TASK ITEM A
In the Go game commentary, who was the opponent the writer lost this game to?

PROVIDED TEXT
____
Dia 1 - A game from Zagreb.

This is a game I played at Zagreb. Black is ahead by around 10 according to Many Faces of Go, even allowing for 8 komi and assuming the top black group is dead and the middle lower white group alive.

If you think the lower white group dies, which Many Faces does, it is a win by around 60.

In a typical fashion, I managed to lose this game against Thomas Scholz, 1k, Hannover .

What is going on and what should I have done?

Define the groups

In discussing this situation, I'll refer to the various groups and chains on the board using compass settings. So there are white groups in the NW, N, upper W, lower W, centre (C) to S, SW and W. There are black groups in the left N, right N which may join a group spawling to the E, also a C group which may join the SE and S sets of stones and lastly a group to the SW but cut of from the corner itself.

I suppose this month's question is really "how on earth did Black manage to lose this game"? MFGO believes black to be ahead by 60 points and reckons that white's C-S and lower E groups and black's left N group are all dead. Everything else is alive.

You can dispute NFGO's scoring - the likelihood of the C-S white group dying is small. Black may manage to live in the left N. Letting the white C-S group live changes the score to a black win by 17. Killing the black SW group really makes a difference - a white win by 54!

Review each group.

• The NE black group has enough shape to live.
• The white stone at K9 can be taken off easily, so the C black stones are connected. They also connect to the S stones either directly or by capturing K6. The southern boundary is secure, black M2 being ok y connection or capture of L2. Thus we have a strong C-S black 'wall'.
• The black SE stones are strong, having captured the 3 SE-most white stones.
• The black C-E stones separate the eastern borderand can guarantee to connect to either the C stones (capture M11) or to the NE group (play at O14). Therfore this group is also strong. This means that the SE white stones are all dead - at best they can just make one eye.
____
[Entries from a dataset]
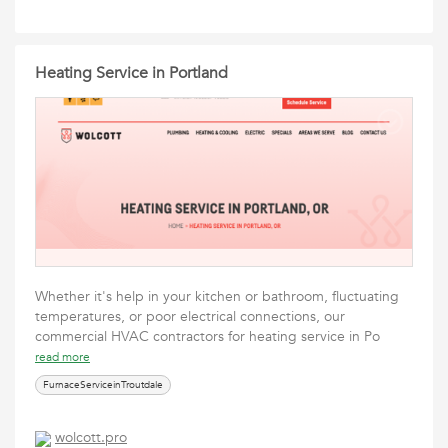
Heating Service in Portland
Whether it's help in your kitchen or bathroom, fluctuating
temperatures, or poor electrical connections, our
commercial HVAC contractors for heating service in Po
read more
FurnaceServiceinTroutdale
wolcott.pro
____
TASK ITEM B
Please put the text read from each page in the entries into a JSON list of strings, one string per line, leaving out blank lines and the pictures.

RESPONSE A
Thomas Scholz, 1k, Hannover.

RESPONSE B
[
  "Heating Service in Portland",
  "Whether it's help in your kitchen or bathroom, fluctuating",
  "temperatures, or poor electrical connections, our",
  "commercial HVAC contractors for heating service in Po",
  "read more",
  "FurnaceServiceinTroutdale",
  "wolcott.pro"
]